8. Le texte de ce discours, rédigé de la main de Voïard, est conservé dans le dossier de la loge de Longwy, FM 2 - 261. Affirmer une telle position, de nature ouvertement politique, est des plus rares dans le déroulement habituel d'une tenue. Rappelons que les usages maçonniques interdisent alors les débats de nature politique dans les Loges. Et rarissime est l'existence d'un document révélant clairement à l'historien l'engagement politique au profit de la Révolution naissante d'un Franc-Maçon au cours d'une tenue.

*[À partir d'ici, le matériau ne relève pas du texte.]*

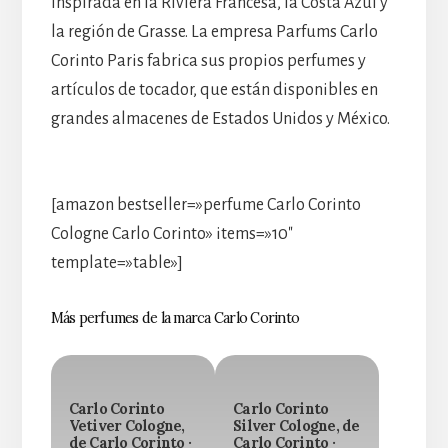
inspirada en la Riviera Francesa, la Costa Azul y
la región de Grasse. La empresa Parfums Carlo
Corinto Paris fabrica sus propios perfumes y
artículos de tocador, que están disponibles en
grandes almacenes de Estados Unidos y México.
[amazon bestseller=»perfume Carlo Corinto
Cologne Carlo Corinto» items=»10″
template=»table»]
Más perfumes de la marca Carlo Corinto
Carlo Corinto
Carlo Corinto
Vetiver Cologne,
Silver Cologne, de
de Carlo Corinto ·
Carlo Corinto ·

9. René Paquet, "Histoire de Metz 1789-1800, Bibliographie Analytique" , Paris 1926 et Émile Bégin, "Biographie de la Moselle" , 1832 (Le Frère Émile Bégin...).

10. D'après les souvenirs laissés par la fille de Voïart (et dont la mère est une Bouchotte, sœur du très républicain ministre de la guerre de 1793 ; les Bouchotte sont messins d'origine). Devenue Madame Tastu, elle se fait un certain nom dans les lettres et dans les milieux libéraux (Voir le "Grand Dictionnaire Universel du XIXe siècle" de Larousse à "Tastu" et "Voïard"). Le couple Tastu participe aux réunions organisées par Voïart et connaît donc fort bien Rouget de Lisle. Les souvenirs de Madame Tastu évoquant la fin de la vie Rouget de Lisle à Choisy-le-Roy sont retranscrits dans l'ouvrage de Jean-Julien Barbé, "A travers le vieux Metz, les Maisons Historiques" , Metz 1937, 2e partie, pp. 114 à 116 ; nous nous en inspirons ici.

11. "Dictionnaire" de D. Ligou. Voïart s'occupe aussi de botanique. Un intérêt qui l'amène à être un des fondateurs de la "Société Linnéenne" dont l'objet est de propager les thèses du grand botaniste suédois Carl von Linné. Parmi les membres très actifs de cette société savante, Raspail, ancien carbonaro et Franc-Maçon, initié dans la célèbre Loge parisienne Les Amis de la Vérité. Rouget de Lisle a probablement croisé Raspail chez les Voïart.

12. "Grand dictionnaire..." de Larousse à "David d'Angers". Ce médaillon a le mérite d'être non seulement l'œuvre d'un Franc-Maçon, mais a aussi celui d'avoir été réalisé du vivant de Rouget de Lisle par un grand artiste l'ayant amplement côtoyé. Le célèbre tableau du peintre Isidore Pils, "Rouget de Lisle chantant la Marseillaise", date de 1849. Il est une œuvre de composition ("Petit Larousse de la peinture" , Paris 1979). L'historien Éric Hartmann dans son étude déjà citée le qualifie de "tableau tout à fait infidèle" (p. 314 , note 6), ce qui n'enlève rien à la valeur mythique que lui a conférée le temps.